> [How to complete this task] Scan the records below for the line with "wall scroll: present" and the line with "knife block: present [433,240,578,350]". Repeat those two lines and every line between them exactly, and nothing else.

> [Provided entries]

------------------------------------------------------------

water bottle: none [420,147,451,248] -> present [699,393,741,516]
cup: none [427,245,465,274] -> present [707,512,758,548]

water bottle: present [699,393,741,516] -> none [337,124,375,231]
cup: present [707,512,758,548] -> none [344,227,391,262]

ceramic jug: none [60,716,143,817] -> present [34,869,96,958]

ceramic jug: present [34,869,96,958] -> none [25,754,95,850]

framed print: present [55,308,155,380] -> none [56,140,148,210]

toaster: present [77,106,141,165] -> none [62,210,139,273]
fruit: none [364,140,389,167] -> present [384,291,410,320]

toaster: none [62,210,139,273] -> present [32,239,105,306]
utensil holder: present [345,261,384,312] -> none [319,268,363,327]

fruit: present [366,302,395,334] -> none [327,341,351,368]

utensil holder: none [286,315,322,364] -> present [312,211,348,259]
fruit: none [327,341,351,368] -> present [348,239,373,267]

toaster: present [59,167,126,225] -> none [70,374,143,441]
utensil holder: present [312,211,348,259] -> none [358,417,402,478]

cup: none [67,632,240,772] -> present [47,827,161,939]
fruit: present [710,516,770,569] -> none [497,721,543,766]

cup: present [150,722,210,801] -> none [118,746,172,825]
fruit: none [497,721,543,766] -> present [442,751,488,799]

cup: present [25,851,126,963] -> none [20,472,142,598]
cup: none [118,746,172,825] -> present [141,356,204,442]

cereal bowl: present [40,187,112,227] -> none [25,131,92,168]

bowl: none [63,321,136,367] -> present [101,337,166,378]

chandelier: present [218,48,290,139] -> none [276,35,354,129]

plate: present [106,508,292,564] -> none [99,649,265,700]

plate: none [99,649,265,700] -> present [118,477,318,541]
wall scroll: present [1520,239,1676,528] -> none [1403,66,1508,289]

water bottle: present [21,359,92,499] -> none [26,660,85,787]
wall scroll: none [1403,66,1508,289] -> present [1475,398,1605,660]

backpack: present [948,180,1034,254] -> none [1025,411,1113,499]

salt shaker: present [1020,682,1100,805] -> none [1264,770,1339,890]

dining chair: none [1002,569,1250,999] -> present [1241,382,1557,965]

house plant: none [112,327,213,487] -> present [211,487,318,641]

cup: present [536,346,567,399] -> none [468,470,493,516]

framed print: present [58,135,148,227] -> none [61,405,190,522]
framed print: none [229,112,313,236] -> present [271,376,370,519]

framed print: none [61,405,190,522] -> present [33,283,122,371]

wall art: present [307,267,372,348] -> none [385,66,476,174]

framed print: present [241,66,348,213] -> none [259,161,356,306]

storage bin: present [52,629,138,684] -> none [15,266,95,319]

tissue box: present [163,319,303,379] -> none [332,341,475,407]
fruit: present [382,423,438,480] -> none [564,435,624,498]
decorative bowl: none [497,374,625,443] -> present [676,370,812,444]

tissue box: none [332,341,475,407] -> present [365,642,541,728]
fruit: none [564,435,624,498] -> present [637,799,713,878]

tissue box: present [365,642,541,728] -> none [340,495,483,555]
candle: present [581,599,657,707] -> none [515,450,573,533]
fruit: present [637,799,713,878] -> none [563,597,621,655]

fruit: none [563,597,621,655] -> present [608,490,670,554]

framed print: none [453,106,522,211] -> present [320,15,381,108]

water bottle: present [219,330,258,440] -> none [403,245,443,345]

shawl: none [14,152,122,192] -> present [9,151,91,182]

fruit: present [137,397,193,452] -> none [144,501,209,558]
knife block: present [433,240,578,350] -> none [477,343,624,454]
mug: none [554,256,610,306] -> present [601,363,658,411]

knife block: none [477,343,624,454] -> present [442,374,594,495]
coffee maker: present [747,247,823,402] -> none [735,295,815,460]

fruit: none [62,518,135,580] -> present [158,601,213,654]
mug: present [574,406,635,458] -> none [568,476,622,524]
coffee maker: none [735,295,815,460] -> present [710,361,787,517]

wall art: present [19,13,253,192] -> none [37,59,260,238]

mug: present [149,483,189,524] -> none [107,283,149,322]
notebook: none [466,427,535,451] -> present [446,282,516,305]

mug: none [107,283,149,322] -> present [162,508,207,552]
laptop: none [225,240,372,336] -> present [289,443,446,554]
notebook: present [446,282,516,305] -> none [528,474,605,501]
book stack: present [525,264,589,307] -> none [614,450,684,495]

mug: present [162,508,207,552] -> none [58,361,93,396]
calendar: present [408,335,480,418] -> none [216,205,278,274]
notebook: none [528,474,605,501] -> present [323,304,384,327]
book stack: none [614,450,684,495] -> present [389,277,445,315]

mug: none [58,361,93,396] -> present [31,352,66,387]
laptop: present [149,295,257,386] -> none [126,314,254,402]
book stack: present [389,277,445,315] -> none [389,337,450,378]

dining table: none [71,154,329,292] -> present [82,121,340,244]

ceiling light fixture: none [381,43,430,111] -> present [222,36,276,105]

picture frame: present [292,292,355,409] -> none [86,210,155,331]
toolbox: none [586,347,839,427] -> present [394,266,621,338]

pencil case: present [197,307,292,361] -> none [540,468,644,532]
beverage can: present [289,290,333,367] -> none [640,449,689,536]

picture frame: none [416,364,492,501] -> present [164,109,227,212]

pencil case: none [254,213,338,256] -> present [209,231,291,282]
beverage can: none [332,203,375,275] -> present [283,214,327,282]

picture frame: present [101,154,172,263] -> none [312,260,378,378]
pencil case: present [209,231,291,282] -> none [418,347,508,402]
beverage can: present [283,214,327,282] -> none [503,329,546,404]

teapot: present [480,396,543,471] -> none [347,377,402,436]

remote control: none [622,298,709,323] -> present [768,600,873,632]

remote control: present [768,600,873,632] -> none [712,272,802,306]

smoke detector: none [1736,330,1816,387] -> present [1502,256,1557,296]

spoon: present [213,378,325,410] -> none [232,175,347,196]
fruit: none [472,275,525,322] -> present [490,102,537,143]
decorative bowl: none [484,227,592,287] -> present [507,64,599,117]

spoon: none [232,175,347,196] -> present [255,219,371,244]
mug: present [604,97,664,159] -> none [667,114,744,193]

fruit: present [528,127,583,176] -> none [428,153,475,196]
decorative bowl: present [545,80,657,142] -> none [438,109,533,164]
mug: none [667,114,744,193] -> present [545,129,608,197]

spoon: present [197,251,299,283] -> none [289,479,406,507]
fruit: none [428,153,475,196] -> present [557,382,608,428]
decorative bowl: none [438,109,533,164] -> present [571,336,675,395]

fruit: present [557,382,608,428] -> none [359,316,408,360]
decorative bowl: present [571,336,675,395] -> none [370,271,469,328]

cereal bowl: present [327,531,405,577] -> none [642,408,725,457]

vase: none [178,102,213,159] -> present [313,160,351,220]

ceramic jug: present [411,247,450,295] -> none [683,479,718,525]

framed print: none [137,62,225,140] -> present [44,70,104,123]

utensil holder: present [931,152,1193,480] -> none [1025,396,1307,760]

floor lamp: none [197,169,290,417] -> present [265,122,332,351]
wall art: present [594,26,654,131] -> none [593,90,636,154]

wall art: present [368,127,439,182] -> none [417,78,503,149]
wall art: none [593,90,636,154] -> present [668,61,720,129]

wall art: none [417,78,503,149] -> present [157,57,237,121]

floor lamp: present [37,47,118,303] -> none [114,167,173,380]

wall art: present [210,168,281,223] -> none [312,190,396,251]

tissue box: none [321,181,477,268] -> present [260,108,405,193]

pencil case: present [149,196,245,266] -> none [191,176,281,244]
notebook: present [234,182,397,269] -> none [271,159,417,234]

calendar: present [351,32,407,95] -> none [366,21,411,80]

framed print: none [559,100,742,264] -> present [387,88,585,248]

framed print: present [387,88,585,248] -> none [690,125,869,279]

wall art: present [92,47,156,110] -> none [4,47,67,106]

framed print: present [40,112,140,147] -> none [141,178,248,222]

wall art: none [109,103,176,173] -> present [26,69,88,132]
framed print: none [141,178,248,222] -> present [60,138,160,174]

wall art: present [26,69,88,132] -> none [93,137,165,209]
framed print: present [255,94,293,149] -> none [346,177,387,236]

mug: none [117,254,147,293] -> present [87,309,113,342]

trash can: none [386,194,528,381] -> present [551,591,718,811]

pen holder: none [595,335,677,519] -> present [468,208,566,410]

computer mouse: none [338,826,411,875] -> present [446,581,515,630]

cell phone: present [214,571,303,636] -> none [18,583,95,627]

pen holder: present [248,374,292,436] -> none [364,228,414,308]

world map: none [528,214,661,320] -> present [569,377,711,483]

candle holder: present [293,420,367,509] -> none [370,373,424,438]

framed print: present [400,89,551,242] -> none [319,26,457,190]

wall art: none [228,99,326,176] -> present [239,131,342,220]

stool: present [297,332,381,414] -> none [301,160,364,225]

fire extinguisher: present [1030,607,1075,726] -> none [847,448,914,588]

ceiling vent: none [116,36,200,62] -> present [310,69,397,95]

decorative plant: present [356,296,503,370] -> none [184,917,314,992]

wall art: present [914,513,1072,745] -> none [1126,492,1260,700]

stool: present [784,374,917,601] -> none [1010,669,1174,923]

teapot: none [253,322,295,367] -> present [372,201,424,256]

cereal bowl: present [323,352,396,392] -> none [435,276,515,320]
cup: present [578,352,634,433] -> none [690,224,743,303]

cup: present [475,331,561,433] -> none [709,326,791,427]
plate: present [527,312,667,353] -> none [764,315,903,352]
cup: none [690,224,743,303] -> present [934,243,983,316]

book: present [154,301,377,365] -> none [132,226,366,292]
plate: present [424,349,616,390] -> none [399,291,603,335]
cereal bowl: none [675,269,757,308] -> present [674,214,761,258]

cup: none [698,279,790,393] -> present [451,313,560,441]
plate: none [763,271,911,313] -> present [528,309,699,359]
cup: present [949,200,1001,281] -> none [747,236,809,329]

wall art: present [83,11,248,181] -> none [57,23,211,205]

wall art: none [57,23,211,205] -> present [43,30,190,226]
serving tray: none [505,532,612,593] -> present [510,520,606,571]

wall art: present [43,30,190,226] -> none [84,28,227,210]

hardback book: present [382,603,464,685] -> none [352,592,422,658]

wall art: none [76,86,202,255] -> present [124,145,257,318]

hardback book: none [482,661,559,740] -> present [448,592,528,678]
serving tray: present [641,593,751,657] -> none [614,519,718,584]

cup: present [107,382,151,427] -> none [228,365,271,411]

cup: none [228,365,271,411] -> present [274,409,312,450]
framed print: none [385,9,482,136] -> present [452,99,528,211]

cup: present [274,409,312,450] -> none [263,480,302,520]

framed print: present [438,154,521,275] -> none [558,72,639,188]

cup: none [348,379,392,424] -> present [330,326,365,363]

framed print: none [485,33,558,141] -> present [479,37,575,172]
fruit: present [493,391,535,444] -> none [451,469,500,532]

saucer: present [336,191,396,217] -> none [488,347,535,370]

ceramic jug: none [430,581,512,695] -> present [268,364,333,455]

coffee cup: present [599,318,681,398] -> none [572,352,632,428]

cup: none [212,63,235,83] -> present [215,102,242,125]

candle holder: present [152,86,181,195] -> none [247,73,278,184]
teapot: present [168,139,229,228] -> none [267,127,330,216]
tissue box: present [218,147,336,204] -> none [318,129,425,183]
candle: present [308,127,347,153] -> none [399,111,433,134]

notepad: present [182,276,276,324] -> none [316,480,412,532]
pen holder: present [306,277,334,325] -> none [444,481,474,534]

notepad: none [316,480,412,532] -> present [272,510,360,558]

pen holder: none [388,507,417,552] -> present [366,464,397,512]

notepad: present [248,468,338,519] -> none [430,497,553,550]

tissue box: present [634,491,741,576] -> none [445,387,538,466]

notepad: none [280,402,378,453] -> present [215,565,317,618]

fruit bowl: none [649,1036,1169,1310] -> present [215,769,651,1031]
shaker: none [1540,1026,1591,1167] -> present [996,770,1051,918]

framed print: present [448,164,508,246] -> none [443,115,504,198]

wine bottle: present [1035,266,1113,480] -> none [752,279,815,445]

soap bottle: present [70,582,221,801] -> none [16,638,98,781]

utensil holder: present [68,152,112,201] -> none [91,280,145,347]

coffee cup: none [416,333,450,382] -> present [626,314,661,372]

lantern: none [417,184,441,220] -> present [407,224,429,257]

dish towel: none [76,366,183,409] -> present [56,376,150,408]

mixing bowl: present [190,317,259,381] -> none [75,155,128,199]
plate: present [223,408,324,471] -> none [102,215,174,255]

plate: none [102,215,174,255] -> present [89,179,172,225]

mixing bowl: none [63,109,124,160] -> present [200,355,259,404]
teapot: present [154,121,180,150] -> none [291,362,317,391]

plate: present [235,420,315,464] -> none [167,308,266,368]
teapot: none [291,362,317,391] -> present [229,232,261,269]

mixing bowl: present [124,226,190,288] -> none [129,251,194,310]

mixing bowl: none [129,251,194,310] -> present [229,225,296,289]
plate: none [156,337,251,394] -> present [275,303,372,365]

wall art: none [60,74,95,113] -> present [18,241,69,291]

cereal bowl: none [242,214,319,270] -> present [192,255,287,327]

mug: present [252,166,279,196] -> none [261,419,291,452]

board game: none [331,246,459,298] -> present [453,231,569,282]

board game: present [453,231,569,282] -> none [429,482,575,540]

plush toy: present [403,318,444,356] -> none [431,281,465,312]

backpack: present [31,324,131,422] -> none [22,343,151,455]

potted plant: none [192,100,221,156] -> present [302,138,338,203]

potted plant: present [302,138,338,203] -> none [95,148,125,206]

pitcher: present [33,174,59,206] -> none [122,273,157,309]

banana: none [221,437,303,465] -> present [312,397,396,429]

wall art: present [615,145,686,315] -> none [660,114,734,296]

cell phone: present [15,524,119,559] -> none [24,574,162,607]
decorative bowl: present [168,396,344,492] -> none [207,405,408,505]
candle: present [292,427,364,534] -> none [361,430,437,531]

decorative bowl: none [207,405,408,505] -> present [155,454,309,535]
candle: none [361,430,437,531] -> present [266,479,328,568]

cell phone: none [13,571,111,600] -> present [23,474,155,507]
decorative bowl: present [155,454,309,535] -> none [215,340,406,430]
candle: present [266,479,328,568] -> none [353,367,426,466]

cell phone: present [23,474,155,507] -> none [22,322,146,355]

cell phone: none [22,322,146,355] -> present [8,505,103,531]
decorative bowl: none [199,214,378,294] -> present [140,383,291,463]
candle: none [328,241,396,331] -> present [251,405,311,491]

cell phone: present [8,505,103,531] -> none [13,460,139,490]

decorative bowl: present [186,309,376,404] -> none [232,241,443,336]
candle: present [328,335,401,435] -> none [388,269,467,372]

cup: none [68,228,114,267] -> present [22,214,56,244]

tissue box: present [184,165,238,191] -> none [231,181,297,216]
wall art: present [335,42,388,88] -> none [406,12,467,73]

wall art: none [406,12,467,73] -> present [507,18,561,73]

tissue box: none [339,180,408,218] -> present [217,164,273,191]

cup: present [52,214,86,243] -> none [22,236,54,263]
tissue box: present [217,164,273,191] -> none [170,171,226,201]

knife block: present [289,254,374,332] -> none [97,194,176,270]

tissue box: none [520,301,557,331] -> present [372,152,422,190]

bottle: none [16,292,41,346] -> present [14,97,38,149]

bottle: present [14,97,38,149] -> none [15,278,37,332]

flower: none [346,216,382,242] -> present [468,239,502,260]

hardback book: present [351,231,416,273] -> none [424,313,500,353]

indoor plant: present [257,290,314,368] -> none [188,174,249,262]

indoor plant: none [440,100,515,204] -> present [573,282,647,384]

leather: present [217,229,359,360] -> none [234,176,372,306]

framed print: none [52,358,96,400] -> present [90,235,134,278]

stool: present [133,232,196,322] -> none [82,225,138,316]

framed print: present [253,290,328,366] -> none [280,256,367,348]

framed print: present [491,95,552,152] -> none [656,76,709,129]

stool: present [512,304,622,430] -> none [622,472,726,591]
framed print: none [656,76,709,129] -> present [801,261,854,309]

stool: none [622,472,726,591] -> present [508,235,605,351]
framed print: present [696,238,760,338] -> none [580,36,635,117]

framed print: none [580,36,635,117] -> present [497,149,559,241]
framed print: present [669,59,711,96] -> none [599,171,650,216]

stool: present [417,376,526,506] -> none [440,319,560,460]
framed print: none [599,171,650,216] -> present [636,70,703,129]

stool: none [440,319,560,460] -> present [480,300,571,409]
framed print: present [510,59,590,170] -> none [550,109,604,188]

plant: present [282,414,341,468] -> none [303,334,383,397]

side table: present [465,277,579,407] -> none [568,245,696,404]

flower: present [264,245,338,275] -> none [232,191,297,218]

------------------------------------------------------------

> [Answer area]
wall scroll: present [1520,239,1676,528] -> none [1403,66,1508,289]

water bottle: present [21,359,92,499] -> none [26,660,85,787]
wall scroll: none [1403,66,1508,289] -> present [1475,398,1605,660]

backpack: present [948,180,1034,254] -> none [1025,411,1113,499]

salt shaker: present [1020,682,1100,805] -> none [1264,770,1339,890]

dining chair: none [1002,569,1250,999] -> present [1241,382,1557,965]

house plant: none [112,327,213,487] -> present [211,487,318,641]

cup: present [536,346,567,399] -> none [468,470,493,516]

framed print: present [58,135,148,227] -> none [61,405,190,522]
framed print: none [229,112,313,236] -> present [271,376,370,519]

framed print: none [61,405,190,522] -> present [33,283,122,371]

wall art: present [307,267,372,348] -> none [385,66,476,174]

framed print: present [241,66,348,213] -> none [259,161,356,306]

storage bin: present [52,629,138,684] -> none [15,266,95,319]

tissue box: present [163,319,303,379] -> none [332,341,475,407]
fruit: present [382,423,438,480] -> none [564,435,624,498]
decorative bowl: none [497,374,625,443] -> present [676,370,812,444]

tissue box: none [332,341,475,407] -> present [365,642,541,728]
fruit: none [564,435,624,498] -> present [637,799,713,878]

tissue box: present [365,642,541,728] -> none [340,495,483,555]
candle: present [581,599,657,707] -> none [515,450,573,533]
fruit: present [637,799,713,878] -> none [563,597,621,655]

fruit: none [563,597,621,655] -> present [608,490,670,554]

framed print: none [453,106,522,211] -> present [320,15,381,108]

water bottle: present [219,330,258,440] -> none [403,245,443,345]

shawl: none [14,152,122,192] -> present [9,151,91,182]

fruit: present [137,397,193,452] -> none [144,501,209,558]
knife block: present [433,240,578,350] -> none [477,343,624,454]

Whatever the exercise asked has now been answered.